Effective campaign attribution key to justifying marketing optimism
13 Aug 2012: In today’s digital world, traditional aggregate-level data and ‘last-click’ analysis no longer cut it when it comes to building robust, accurate digital marketing attribution models, believes Katharine Hulls.
With digital marketing reaching new levels of maturity, the pressure is on to demonstrate the role each channel and activity plays in driving business value and optimising investments across digital channels.
How, then, are organisations planning to identify potentially wasteful affiliate spend and reduce PPC and SEO costs without impacting results, or identify which activities most contribute to different online transaction types – and when?
These essential measures are certainly not going to be achieved using traditional aggregate-level data or ‘last-click’ analysis. Individual-level data is now vitally important in developing the insight needed to build robust, accurate digital marketing attribution models which take into account the customer’s whole route to conversion, not just the first or last click.
Marketing optimism may be on the up, according to the latest Bellwether report, but unless companies can evaluate marketing effectiveness and demonstrate return on investment, that optimism may be short lived.
With budgets increasing for the first time in years, marketers can begin to exploit omni-channel marketing opportunities and attain new levels of customer insight. However, there is no return to the blank cheques of the past: digital is still highly compelling but justifying spend and demonstrating value for money is now, quite rightly, top of the agenda. So it is essential that organisations move beyond current, blunt models for measuring attribution.
Critically, it’s time to admit that attributing the full value of the marketing investment to the last or “converting” click is fundamentally flawed. By ignoring all previous activities which have contributed to the eventual sale, this approach is inaccurate, untrustworthy and often results in investment in key activities being reduced or cut.
‘Last click’ misses essential elements of the consumer journey. With even the fastest moving products, there are usually at least a few stages in the buying cycle from initial awareness through to eventual purchase. ‘Show rooming’ is a prime example – with customers increasingly comparing prices and reviews on a mobile device whilst in store about to make a purchase. Recent US figures from Pew Research Centre show 25% of mobile users look up prices online and 24% look up product reviews whilst in store.
So it is essential to build a complete, detailed view of the way customers interact with the organisation, including digital media and messages and potentially at least one social medium, to understand the role each element plays within the buying cycle. This can only be achieved with individual-level data from the online channels.
Without this insight, marketers simply cannot accurately or confidently answer the critical questions that will determine effective investment and ongoing strategy. For example, are specific PCC terms designed to improve customer acquisition driving new visitors to the site or simply delivering brand aware users who would visit anyway at much lower cost? Will an increased investment in those paid search terms that drive 10% of site traffic, at the expense of display advertising, impact overall results? Are affiliate payments based on their true impact on the business or not fairly rewarding those that deliver new prospects because the conversion rate of the visitors they drive is low based on last click analysis?
Building the Model
To build a full customer journey attribution model requires not just the current interaction between customer and brand online, but previous interactions as well. This data, combined with inherent business knowledge, enables a company to build a picture of each phase of the buying cycle and the relative role and importance of each interaction. In addition, it empowers organisations with long and complex sales cycles to understand and replicate the most effective and efficient funnels in the future.

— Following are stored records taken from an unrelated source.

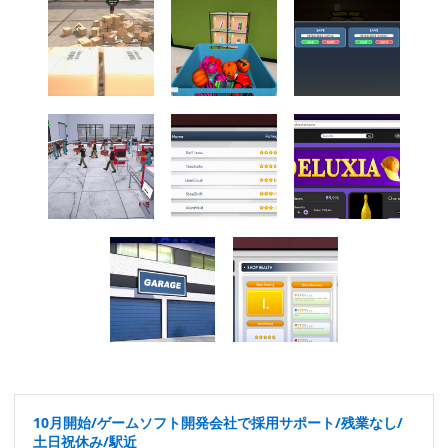
10月開始/ゲームソフト開発会社で採用サポート/残業なし/
土日祝休み/駅近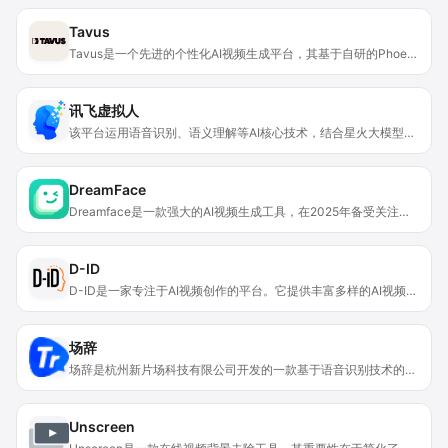
Tavus
Tavus是一个先进的个性化AI视频生成平台，其基于自研的Phoenix 2模型和对话式视频接口（CVI），核心技术领先。它能实现接近人类的自然交互和实时对话，且提供API和开发者工具，方便企业在营销、教育和客户服务等场景快速部署AI视频产品。该平台不仅提升了用户体验，还确保了数字克隆的安全和合规使用。不过，页面未提及产品价格信息。平台定位为助力企业和开发者高效利用AI视频技术，推动各行业的创新应用。
讯飞虚拟人
该平台运用语音识别、语义理解等AI核心技术，结合星火大模型，为用户提供虚拟数字人全栈式服务。其重要性在于能实现多行业全方位赋能升级，满足不同场景应用需求。主要优点包括一站式音视频生产、多种克隆定制方式、多平台支持等。背景是科大讯飞作为AI领域知名企业的技术积累。价格方面未提及，定位是为各行业提供虚拟数字人相关服务，助力业务升级。
DreamFace
Dreamface是一款强大的AI视频生成工具，在2025年备受关注。它为全球用户提供简单便捷的方式来创建视频、照片。产品优势显著，无需演员和复杂设备，只需输入文本或音频，就能利用AI生成高质量视频、图像。其拥有丰富的模板和多样的功能，能满足不同场景需求。价格方面，虽文中未明确说明，但从部分用户评价‘值得付费’推测，有付费使用模式。产品定位为让用户轻松发挥创意，随时随地制作各类视频和照片。
D-ID
D-ID是一家专注于AI视频创作的平台。它提供丰富多样的AI视频解决方案，涵盖从AI头像创建到视频翻译、营销活动等多个领域。平台以其强大的可视化AI能力，能够为企业和开发者提供定制化的数字人解决方案。D-ID的重要性在于其通过人工智能技术，极大地提升了视频创作的效率和质量，为各行业提供了创新的内容展示方式。产品优点包括易于集成的API、支持实时流动画、能够创建逼真的AI头像和对话式AI代理等。平台定位为企业和开发者提供专业的AI视频创作和解决方案，价格方面，提供免费试用，具体付费方案需根据不同的使用场景和需求确定。
场辞
场辞是杭州新片场科技有限公司开发的一款基于语音识别技术的视频字幕制作软件。其定位是帮助创作者提高视频字幕制作效率，节省时间和精力。该软件的主要优点在于高效准确，最快5分钟即可完成1小时视频的字幕制作，准确率高达97.5%。它集成了行业领先的语音识别技术，操作简单，拥有丰富的功能，无论是自媒体创作者、电视台工作人员还是在线教育从业者等都能借助它轻松完成字幕制作工作。页面未提及该软件的价格信息。
Unscreen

With an understanding of the timing and shape of the customer lifecycle, an organisation can decide how far back to look to understand the influence of activities on the eventual sales – a key decision in the development of the attribution model.
Another factor is the proportion of influence, or percentage of the sale value, or even lifetime customer value, that should be allocated to each interaction, from first click to last. Some organisations will decide to allocate the influence evenly across all touches, particularly if sales cycles are short or to simplify the initial process of understanding attribution. Others will opt to give a higher weighting to touches in the second half of the sales cycle since they are closer to the converting event; or vary weightings of different visits based on the number of pages seen during each, or in more sophisticated models, the types of pages viewed during each visit.
Building an accurate attribution model is not a one-off; it is a long-term, iterative process. But it must increasingly become a fundamental component of the marketing function; a strong attribution model is now essential to evaluate market effectiveness and ascertain the direction of ongoing spend. With individual-level online data, the marketing team can confidently justify spending decisions based on the proven value of each marketing activity and optimise investment across the digital channels.
Furthermore, attribution data has a role to play in the broader marketing strategy: it can be combined with existing customer intelligence data to build a single customer view, enabling accurate profiling that significantly improves segmentation and targeting. In addition, by segmenting customers according to criteria such as profitability and lifetime customer value, it is possible to measure differences in customer journey and attribution models by customer value to ascertain whether certain activities build more or fewer profitable customers.
This accurate campaign attribution information offers the potential to transform the way digital marketing is conducted. Incorporating individual-level campaign attribution information into decision making will optimise marketing activity and investment and truly justify marketing optimism.